Data: Begin

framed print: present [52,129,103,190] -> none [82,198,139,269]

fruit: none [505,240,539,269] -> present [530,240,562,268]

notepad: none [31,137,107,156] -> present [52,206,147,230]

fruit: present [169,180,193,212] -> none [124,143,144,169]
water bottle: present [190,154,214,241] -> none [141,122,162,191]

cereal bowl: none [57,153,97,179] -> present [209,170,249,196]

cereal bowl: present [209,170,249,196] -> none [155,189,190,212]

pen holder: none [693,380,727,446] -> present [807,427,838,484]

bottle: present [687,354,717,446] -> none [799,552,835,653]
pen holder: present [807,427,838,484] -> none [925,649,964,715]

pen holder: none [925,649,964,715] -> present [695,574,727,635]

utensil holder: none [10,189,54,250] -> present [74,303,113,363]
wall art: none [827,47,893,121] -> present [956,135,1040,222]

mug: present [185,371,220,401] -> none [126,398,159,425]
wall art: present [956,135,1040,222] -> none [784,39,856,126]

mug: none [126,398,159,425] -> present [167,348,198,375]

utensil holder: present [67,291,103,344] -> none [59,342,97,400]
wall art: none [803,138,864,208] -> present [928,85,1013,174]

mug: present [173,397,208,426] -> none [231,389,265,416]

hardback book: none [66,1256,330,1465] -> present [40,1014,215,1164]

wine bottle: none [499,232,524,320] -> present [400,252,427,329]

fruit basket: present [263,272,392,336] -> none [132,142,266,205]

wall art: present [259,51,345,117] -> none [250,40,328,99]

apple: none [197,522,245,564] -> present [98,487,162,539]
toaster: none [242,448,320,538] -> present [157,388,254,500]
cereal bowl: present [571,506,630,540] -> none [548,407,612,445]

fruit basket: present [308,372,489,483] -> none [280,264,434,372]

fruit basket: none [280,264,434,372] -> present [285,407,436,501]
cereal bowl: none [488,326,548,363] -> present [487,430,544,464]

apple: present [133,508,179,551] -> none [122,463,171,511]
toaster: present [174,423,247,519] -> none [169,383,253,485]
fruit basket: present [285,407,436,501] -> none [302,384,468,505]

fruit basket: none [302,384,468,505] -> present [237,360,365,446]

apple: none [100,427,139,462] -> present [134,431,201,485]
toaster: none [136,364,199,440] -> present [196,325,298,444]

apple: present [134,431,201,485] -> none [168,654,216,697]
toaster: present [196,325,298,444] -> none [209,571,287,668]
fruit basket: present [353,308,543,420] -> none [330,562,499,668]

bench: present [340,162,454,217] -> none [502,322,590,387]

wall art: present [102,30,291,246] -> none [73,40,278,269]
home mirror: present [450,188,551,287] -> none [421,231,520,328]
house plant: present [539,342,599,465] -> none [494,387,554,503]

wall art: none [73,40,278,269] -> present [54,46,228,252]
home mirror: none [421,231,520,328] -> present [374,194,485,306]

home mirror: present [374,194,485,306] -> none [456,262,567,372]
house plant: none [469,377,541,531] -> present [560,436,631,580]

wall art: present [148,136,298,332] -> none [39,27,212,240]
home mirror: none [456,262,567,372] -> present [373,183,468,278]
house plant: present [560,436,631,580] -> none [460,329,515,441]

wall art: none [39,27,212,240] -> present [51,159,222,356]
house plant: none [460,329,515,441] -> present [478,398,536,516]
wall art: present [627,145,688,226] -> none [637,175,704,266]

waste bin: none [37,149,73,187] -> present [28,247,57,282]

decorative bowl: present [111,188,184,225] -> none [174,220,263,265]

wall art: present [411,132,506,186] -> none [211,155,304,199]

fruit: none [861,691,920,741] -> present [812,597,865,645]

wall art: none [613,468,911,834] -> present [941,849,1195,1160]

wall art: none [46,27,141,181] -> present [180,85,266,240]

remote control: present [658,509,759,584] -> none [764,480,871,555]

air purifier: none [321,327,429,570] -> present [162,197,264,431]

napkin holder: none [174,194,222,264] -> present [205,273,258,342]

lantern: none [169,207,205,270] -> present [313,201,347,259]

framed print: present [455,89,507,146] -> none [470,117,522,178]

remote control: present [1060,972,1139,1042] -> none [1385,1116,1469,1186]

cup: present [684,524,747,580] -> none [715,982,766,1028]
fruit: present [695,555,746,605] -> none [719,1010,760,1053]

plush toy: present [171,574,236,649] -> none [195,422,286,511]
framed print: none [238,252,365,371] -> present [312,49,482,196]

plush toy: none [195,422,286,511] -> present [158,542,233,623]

Data: End

• **Directions**
Given the records above, return exactly the lines starting at the line containing "house plant: none [460,329,515,441]" and ending at the line containing "wall art: none [46,27,141,181]", including both.

• **Solved exercise**
house plant: none [460,329,515,441] -> present [478,398,536,516]
wall art: present [627,145,688,226] -> none [637,175,704,266]

waste bin: none [37,149,73,187] -> present [28,247,57,282]

decorative bowl: present [111,188,184,225] -> none [174,220,263,265]

wall art: present [411,132,506,186] -> none [211,155,304,199]

fruit: none [861,691,920,741] -> present [812,597,865,645]

wall art: none [613,468,911,834] -> present [941,849,1195,1160]

wall art: none [46,27,141,181] -> present [180,85,266,240]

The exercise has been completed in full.